- **Task a**
Reproduce the 9/11 post below word for word.

----------

Sunday, September 11, 2016

9/11/2016




How do you do, young Willie McBride?
Do you mind if I sit down here, by your graveside,
and rest for a while in the warm summer sun—
I've been walkin' all day and I'm nearly done.
I see by your gravestone you were only nineteen,
when you joined the great fall-in in 1916;
Well, I hope you died quick, and I hope you died clean—
or, Willie McBride, was it slow and obscene?

This installation currently occupies St. Louis' Art Hill, from the art museum itself all the way down to the Grand Basin. Flags—7021 of them—pay honor and tribute to those US military service men and women who have died in the War on Terror since 11 September 2001.

As long as there are humans, there will be war and violence. Diplomacy only seems to work for so long—then there's a war 'reset', and the whole abhorrent process begins again.

Wars about land, wars about money, wars about political ideology, wars about dominance—violence committed to prove a religious or political point. There's probably always going to be some ethically-stunted opportunist who thinks the best—or only—way to make himself or his chosen cause relevant is with a gun or a bomb, dressing hatred up as political comment or freedom-fighting.

----------

- **Task b**
Copy out the lines of the listing below, from the line containing "Elle voit passer 她看着他们走过" up to and including the line containing "Avec le mot".

----------

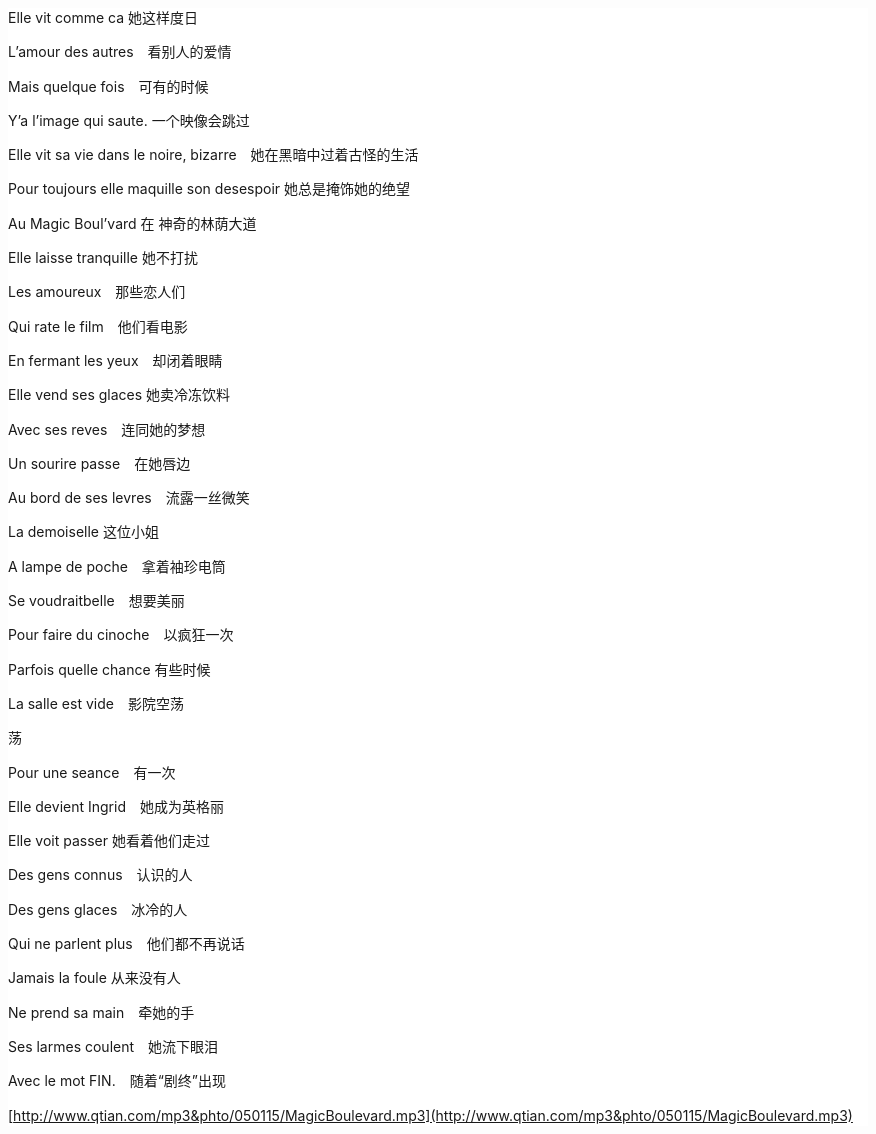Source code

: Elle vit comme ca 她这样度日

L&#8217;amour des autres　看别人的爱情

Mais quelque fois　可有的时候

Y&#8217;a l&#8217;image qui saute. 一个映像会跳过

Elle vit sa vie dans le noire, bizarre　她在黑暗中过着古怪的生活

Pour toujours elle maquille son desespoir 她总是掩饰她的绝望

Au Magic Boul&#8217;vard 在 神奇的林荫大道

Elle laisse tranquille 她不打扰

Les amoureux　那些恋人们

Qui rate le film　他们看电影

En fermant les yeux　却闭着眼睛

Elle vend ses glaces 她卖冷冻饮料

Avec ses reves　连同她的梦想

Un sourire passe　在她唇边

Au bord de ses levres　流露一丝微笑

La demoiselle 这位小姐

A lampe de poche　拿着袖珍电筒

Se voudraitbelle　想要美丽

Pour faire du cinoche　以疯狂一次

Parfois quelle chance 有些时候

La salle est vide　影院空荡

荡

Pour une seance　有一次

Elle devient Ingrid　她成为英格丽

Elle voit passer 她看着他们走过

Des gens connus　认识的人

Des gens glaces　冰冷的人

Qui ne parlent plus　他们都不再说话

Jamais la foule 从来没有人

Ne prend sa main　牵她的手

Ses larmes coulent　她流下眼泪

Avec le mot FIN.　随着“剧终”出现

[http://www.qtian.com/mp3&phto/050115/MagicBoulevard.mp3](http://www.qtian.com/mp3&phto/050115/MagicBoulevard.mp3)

----------

- **Worked solution a**
Sunday, September 11, 2016

9/11/2016




How do you do, young Willie McBride?
Do you mind if I sit down here, by your graveside,
and rest for a while in the warm summer sun—
I've been walkin' all day and I'm nearly done.
I see by your gravestone you were only nineteen,
when you joined the great fall-in in 1916;
Well, I hope you died quick, and I hope you died clean—
or, Willie McBride, was it slow and obscene?

This installation currently occupies St. Louis' Art Hill, from the art museum itself all the way down to the Grand Basin. Flags—7021 of them—pay honor and tribute to those US military service men and women who have died in the War on Terror since 11 September 2001.

As long as there are humans, there will be war and violence. Diplomacy only seems to work for so long—then there's a war 'reset', and the whole abhorrent process begins again.

Wars about land, wars about money, wars about political ideology, wars about dominance—violence committed to prove a religious or political point. There's probably always going to be some ethically-stunted opportunist who thinks the best—or only—way to make himself or his chosen cause relevant is with a gun or a bomb, dressing hatred up as political comment or freedom-fighting.

- **Worked solution b**
Elle voit passer 她看着他们走过

Des gens connus　认识的人

Des gens glaces　冰冷的人

Qui ne parlent plus　他们都不再说话

Jamais la foule 从来没有人

Ne prend sa main　牵她的手

Ses larmes coulent　她流下眼泪

Avec le mot FIN.　随着“剧终”出现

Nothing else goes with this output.